Scientific classification
- Kingdom: Animalia
- Phylum: Chordata
- Class: Mammalia
- Order: Primates
- Suborder: Haplorhini
- Family: Cebidae
- Genus: Cebus
- Species: C. albifrons
- Subspecies: C. a. trinitatis
- Trinomial name: Cebus albifrons trinitatis (Pusch, 1942)

= Trinidad white-fronted capuchin =

Subspecies of New World monkey

The Trinidad white-fronted capuchin is a subspecies (Cebus albifrons trinitatis) or species (Cebus trinitatis) of gracile capuchin monkey. It is found on the island of Trinidad.

== Taxonomy ==

Boubli et al. found in a 2012 study that the capuchins on Trinidad had derived from within C. olivaceus brunneus (or more specifically, the mitochondrial genes of the single Trinidad specimen they sampled derived from brunneus). However, the morphological distinctiveness of Trinidad populations has led to doubts over its taxonomic position. Further complicating this taxonomy is the fact that subsequent morphological inspection of the C. brunneus specimens used for the study found them to be distinct from the actual type specimen of C. brunneus. Due to this controversy, taxonomic authorities take differing views on the Trinidad capuchins; the IUCN Red List classifies them as a distinct, critically endangered species (C. trinitatis), the American Society of Mammalogists recognizes them as conspecific with C. brunneus, and the ITIS considers them a subspecies of the Humboldt's white-fronted capuchin (C. a. trinitatis). Furthermore, the ITIS listing for C. a. trinitatis notes:
Anthony Rylands (email dated 8 March, 2021) indicates that Cebus albifrons trinitatis Pusch, 1942 should no longer be considered a junior synonym of C. brunneus Allen, 1914, due to reconsideration of the specimens used in Boubli et al. (2012).
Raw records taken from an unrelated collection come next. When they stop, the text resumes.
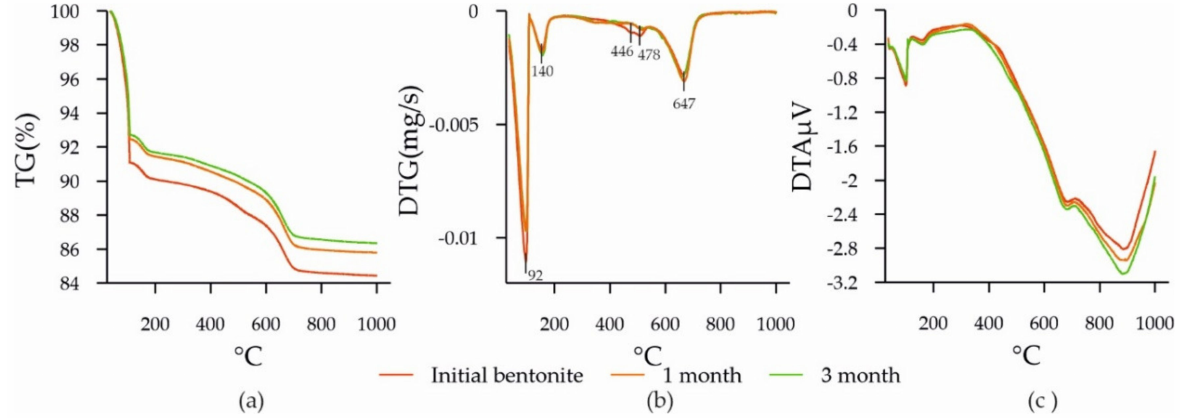
Figure 9. Graphs of thermal analysis of bentonites: ( a ) TG; ( b ) DTG, ( c ) DTA. Endothermic effects in the regions of 446 and 478 ◦ C traced in the original bentonite decreased in the bentonites after 1 and 3 months of the experimental exposure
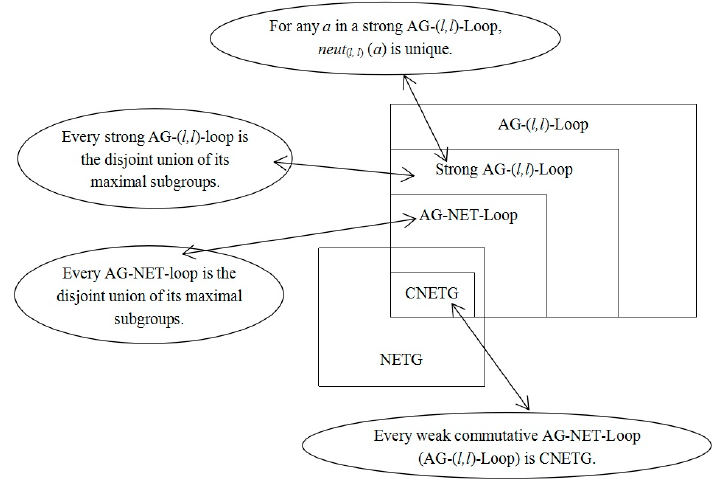
Figure 3. The main results of this paper.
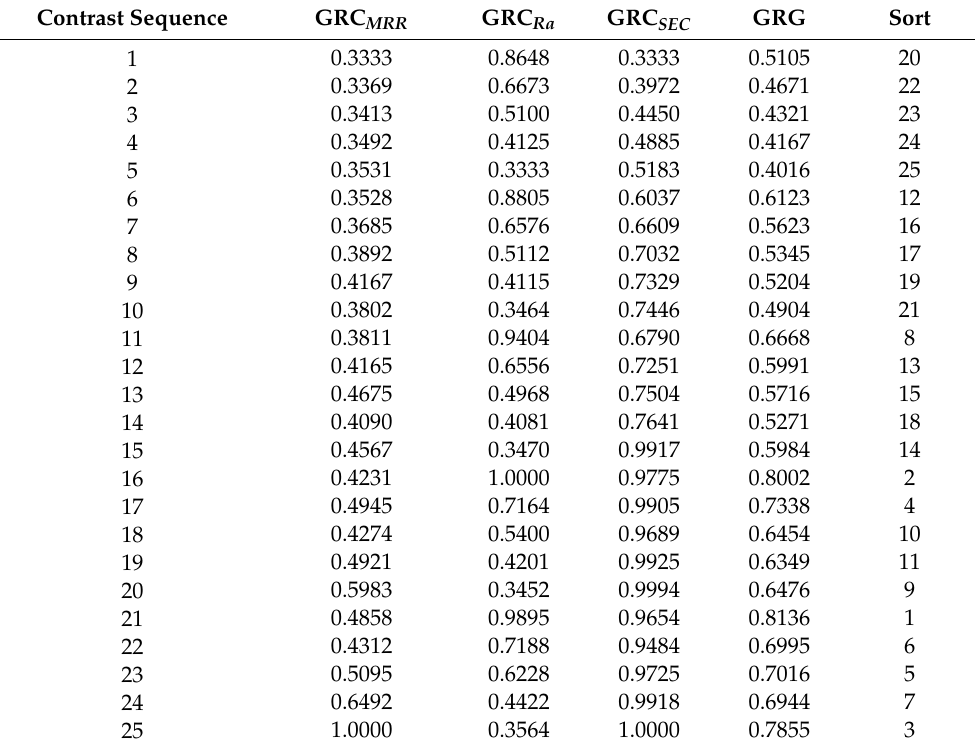
Table 6. Results of grey relational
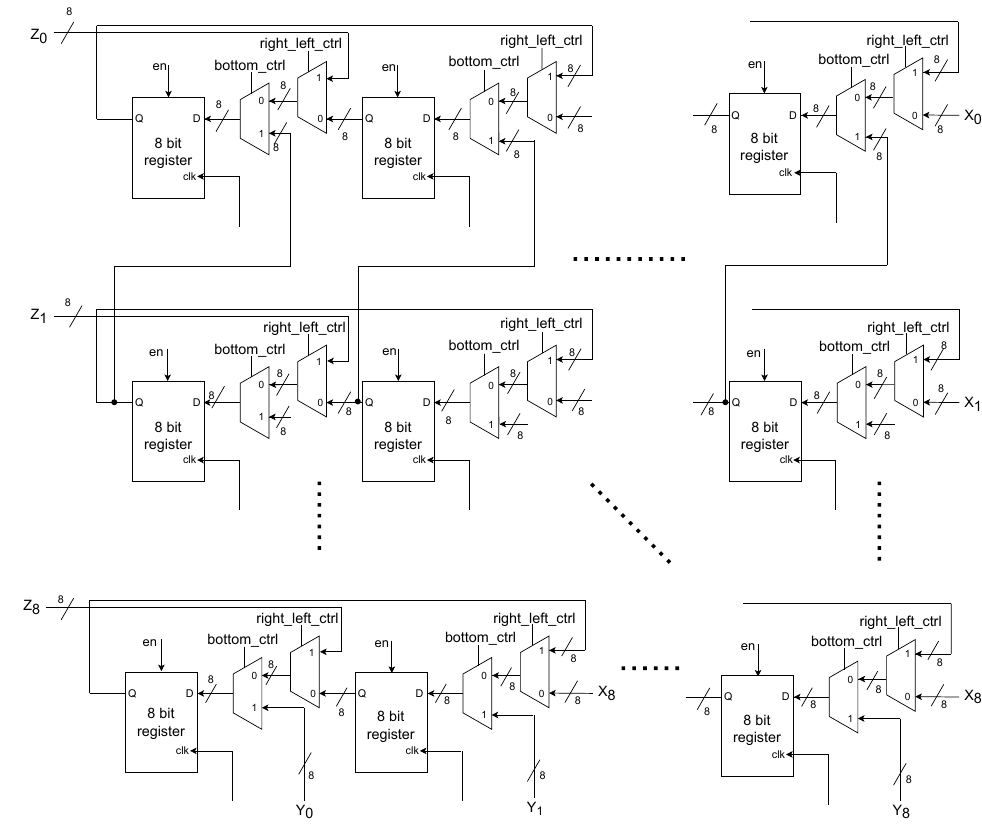
Figure 2. Pixel Buffer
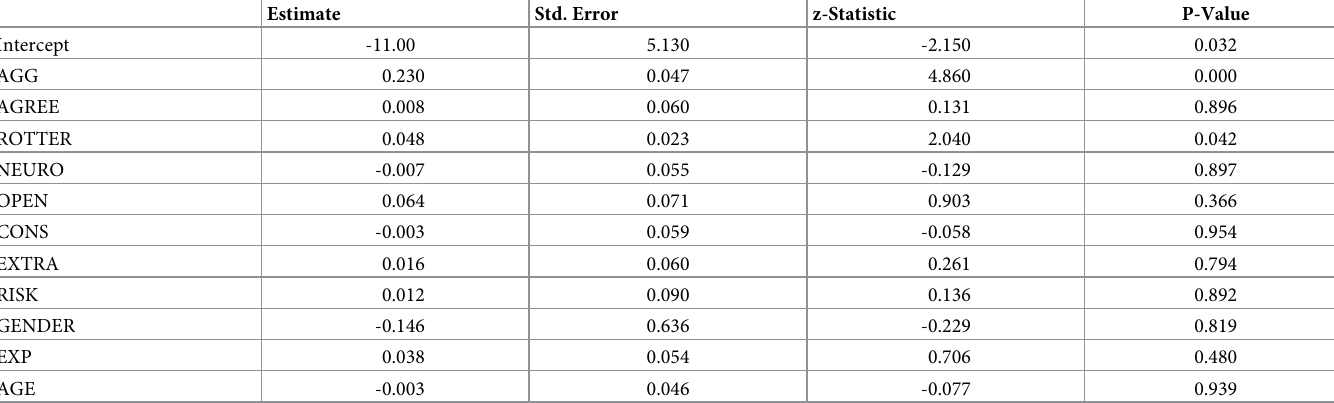
Table 7. Determinants of investing vs. tracking in the baseline treatment combining E1 and E2. The table presents the results of a multivariate logistic regression in which the dependent variable is the invest/track decision and the independent variables are personality, risk preference, and demographic information for the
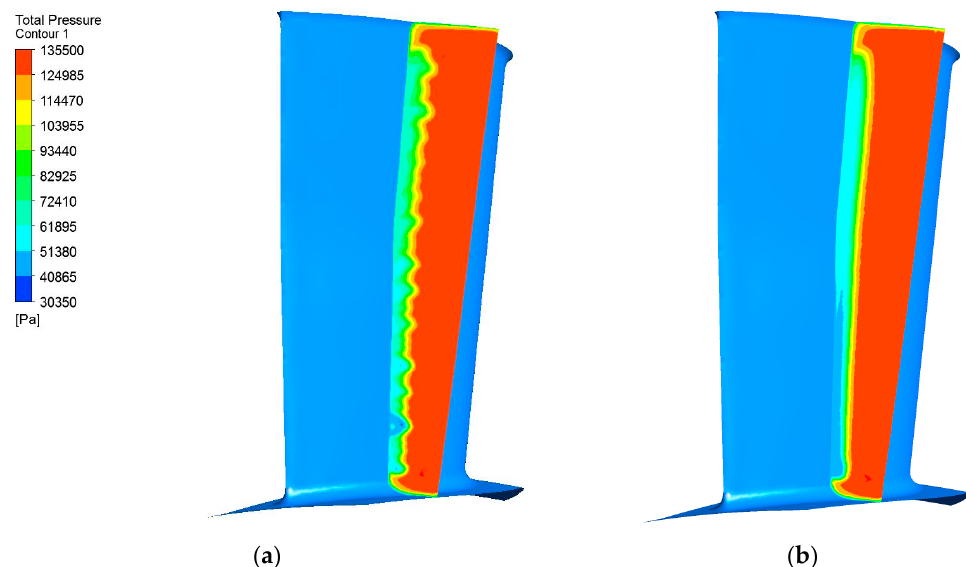
Figure 10. ( a ) Total pressure distribution for 𝜏 = 53.6% ; ( b ) Total pressure distribution for 𝜏 = 75% .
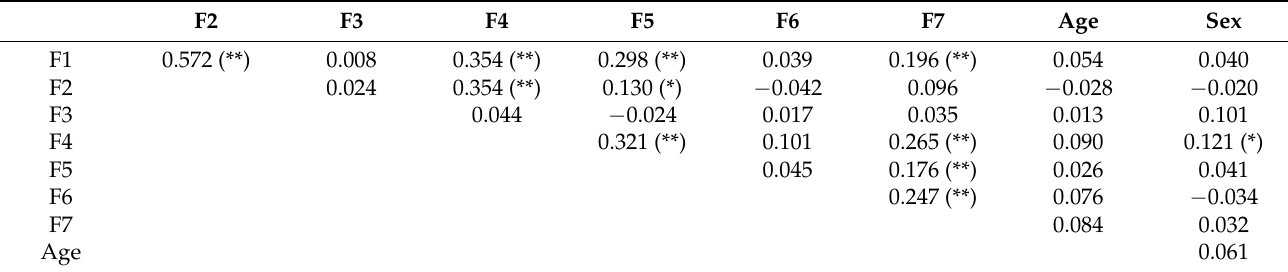
Table 2. Pearson bivariate correlation on 7 factors, age and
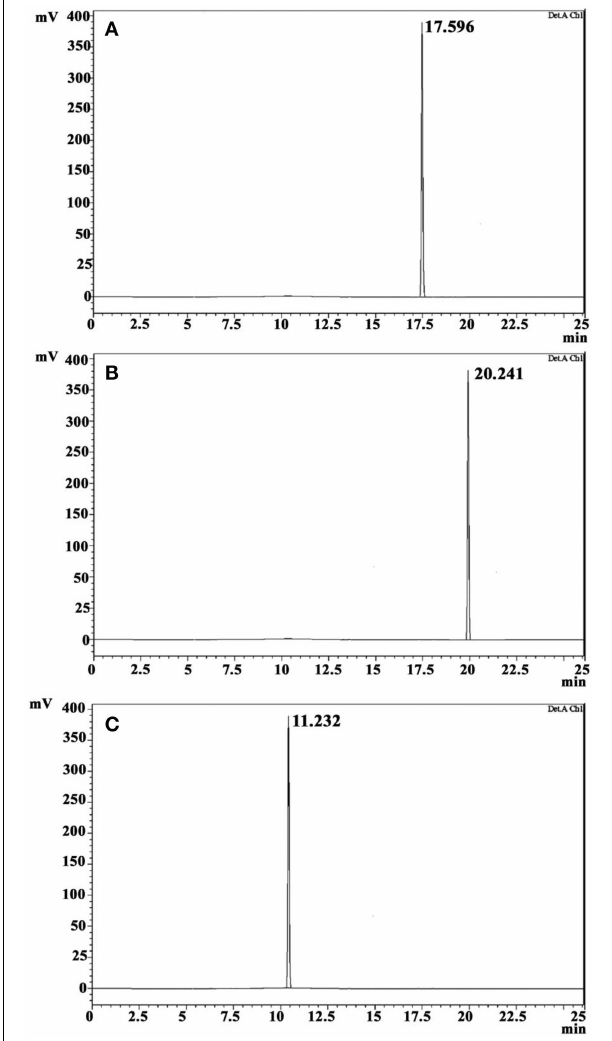
FIGURE 2 | HPLC profile of CDPs on a reversed-phase C18 HPLC column. Cyclo(D-Leu-D-Arg) (A) , Cyclo(L-Trp-L-Arg) (B) , and Cyclo(D-Trp-D-Arg) (C)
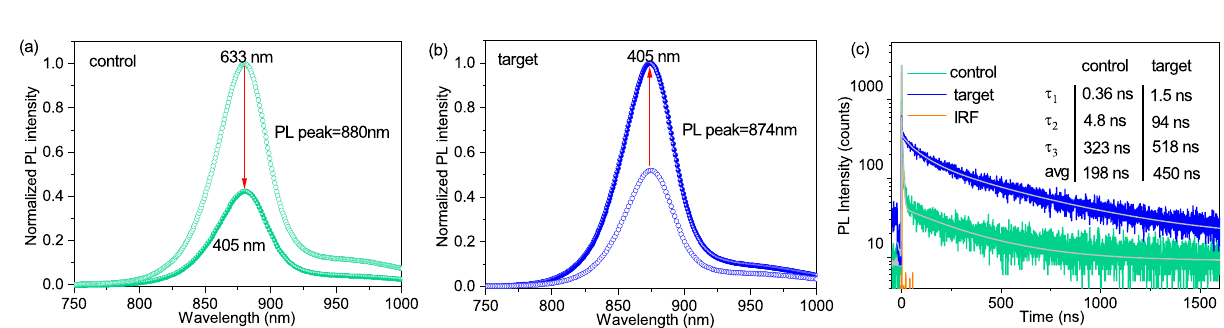
Fig. 3 | Reduced recombination due to the presence of Cd(O,S,Se,Te) region. a Steady-state PL spectra with different excitation beam wavelengths (405 and 633nm) entering from the glass side for the ( a ) control and ( b ) target devices. c Time-resolved PL (TRPL) and the corresponding 3-exponential fi tting curves for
New work on the genus is pending which will address this.

== Habitat and distribution ==
The Trinidad white-fronted capuchin is found on the island of Trinidad. It prefers primary forest but is also found in various types of secondary forest. It tends to prefer moister and less disturbed forest than other capuchin species.

The Trinidad white-fronted capuchin is classified as critically endangered by the International Union for Conservation of Nature, having a population of only 50 mature individuals.